Persistent Damage
Persistent damage comes from effects like acid, being on fire, or many other situations. It appears as “X persistent [type] damage,” where “X” is the amount of damage dealt and “[type]” is the damage type. Like normal damage, it can be increased or decreased based on the result of the corresponding attack roll. Instead of taking persistent damage immediately, you take it at the end of each of your turns as long as you have the condition. After you take persistent damage, roll a DC 15 flat check to see if you recover from the persistent damage. If you succeed, the condition ends.
Persistent damage runs its course and automatically ends after a certain amount of time as fire burns out, blood clots and the like. The GM determines when this occurs, but it usually takes 1 minute.
Assisted Recovery
You can take steps to help yourself recover from persistent damage, or an ally can help you, allowing you to attempt an additional flat check before the end of your turn. This is usually an activity requiring 2 actions and it must be something that would reasonably improve your chances (as determined by the GM). For example, you might try to smother a flame, or wash off acid. This allows you to attempt an extra flat check immediately, but only once per round.
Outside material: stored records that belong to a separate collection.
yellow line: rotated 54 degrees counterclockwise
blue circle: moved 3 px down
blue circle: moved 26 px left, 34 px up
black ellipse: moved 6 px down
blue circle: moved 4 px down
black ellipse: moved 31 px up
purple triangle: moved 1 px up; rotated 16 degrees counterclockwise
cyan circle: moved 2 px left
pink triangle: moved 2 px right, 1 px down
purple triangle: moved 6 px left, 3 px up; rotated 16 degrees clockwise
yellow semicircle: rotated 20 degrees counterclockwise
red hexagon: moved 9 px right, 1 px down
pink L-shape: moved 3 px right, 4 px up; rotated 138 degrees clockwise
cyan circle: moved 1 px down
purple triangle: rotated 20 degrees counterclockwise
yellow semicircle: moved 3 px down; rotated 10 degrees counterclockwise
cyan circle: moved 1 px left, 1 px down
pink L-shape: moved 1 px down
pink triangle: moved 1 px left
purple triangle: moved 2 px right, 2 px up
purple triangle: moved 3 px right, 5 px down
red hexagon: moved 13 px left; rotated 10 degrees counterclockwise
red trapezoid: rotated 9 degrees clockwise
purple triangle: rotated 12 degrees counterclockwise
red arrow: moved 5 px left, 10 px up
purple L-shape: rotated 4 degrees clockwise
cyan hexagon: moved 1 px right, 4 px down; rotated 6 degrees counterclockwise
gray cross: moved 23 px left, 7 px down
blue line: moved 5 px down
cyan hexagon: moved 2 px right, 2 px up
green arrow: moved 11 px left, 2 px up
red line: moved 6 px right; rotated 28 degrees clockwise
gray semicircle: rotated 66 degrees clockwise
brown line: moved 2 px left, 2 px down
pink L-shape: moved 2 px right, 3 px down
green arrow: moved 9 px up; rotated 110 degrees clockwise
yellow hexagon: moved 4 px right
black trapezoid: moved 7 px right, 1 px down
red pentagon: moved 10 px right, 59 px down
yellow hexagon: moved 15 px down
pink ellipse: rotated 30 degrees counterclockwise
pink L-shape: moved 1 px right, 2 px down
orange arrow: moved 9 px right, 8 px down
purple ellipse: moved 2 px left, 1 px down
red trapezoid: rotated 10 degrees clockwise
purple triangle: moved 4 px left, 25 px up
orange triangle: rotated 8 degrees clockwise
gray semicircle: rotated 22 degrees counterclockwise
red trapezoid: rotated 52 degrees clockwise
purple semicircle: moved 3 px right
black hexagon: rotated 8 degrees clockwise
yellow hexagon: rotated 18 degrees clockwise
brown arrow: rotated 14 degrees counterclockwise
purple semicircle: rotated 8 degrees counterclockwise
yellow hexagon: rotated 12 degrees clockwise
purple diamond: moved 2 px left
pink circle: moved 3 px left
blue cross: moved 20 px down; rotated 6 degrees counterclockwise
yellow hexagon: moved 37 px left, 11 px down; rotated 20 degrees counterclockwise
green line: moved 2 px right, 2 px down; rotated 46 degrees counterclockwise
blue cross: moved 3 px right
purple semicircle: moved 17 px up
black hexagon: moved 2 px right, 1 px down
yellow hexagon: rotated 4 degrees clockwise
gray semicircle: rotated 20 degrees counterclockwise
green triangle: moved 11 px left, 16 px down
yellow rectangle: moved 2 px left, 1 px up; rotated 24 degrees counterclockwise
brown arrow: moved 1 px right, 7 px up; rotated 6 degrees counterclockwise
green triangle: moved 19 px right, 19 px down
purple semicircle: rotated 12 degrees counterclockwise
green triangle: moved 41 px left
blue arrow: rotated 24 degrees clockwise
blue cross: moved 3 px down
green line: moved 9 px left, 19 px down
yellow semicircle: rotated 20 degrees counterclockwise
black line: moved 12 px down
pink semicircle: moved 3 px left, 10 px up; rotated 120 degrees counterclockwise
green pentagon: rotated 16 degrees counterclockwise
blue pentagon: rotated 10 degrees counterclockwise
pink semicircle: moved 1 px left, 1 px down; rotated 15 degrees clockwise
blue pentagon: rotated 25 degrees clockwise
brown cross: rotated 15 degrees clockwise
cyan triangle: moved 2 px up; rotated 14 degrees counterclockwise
The GM decides how your help works, using the following examples as guidelines when there’s not a specific action that applies.
- The action to help might require a skill check or another roll to determine its effectiveness.
- Reduce the DC of the flat check to 10 for a particularly appropriate type of help, such as dousing you in water to put out flames.
- Automatically end the condition due to the type of help, such as healing that restores you to your maximum Stamina to end persistent bleed damage, or submerging yourself in a lake to end persistent fire damage.
- Alter the number of actions required to help you if the means the helper uses are especially efficient or remarkably inefficient.
Immunities, Resistances and Vulnerabilities
Immunities, resistances and vulnerabilities all apply to persistent damage. If an effect deals initial damage in addition to persistent damage, apply immunities, resistances, and weaknesses separately to the initial damage and to the persistent damage. Usually, if an effect negates the initial damage, it also negates the persistent damage, such as with a slashing weapon that also deals persistent bleed damage because it cut you. The GM might rule otherwise in some situations.
Multiple Persistent Damage Conditions
You can be simultaneously affected by multiple persistent damage conditions so long as they have different damage types. If you would gain more than one persistent damage condition with the same damage type, the higher amount of damage overrides the lower amount. The damage that you take from persistent damage occurs all at once, so if something triggers when you take damage, it triggers only once; for example, if you’re dying with several types of persistent damage, the persistent damage increases your dying condition only once.
For example:
- If a character is splashed with Alchemist’s Fire for 2 persistent fire damage, then splashed with acid for 1 persistent acid damage, they would take 2 persistent fire damage and 1 persistent acid damage at the end of each turn and need to remove each with successful checks.
- If a character is hit by a red dragon’s fire breath and takes 5 persistent fire damage, then a mage’s fireball spell and takes 3 persistent fire damage, they would only take 5 persistent fire damage and need to remove it with one successful check.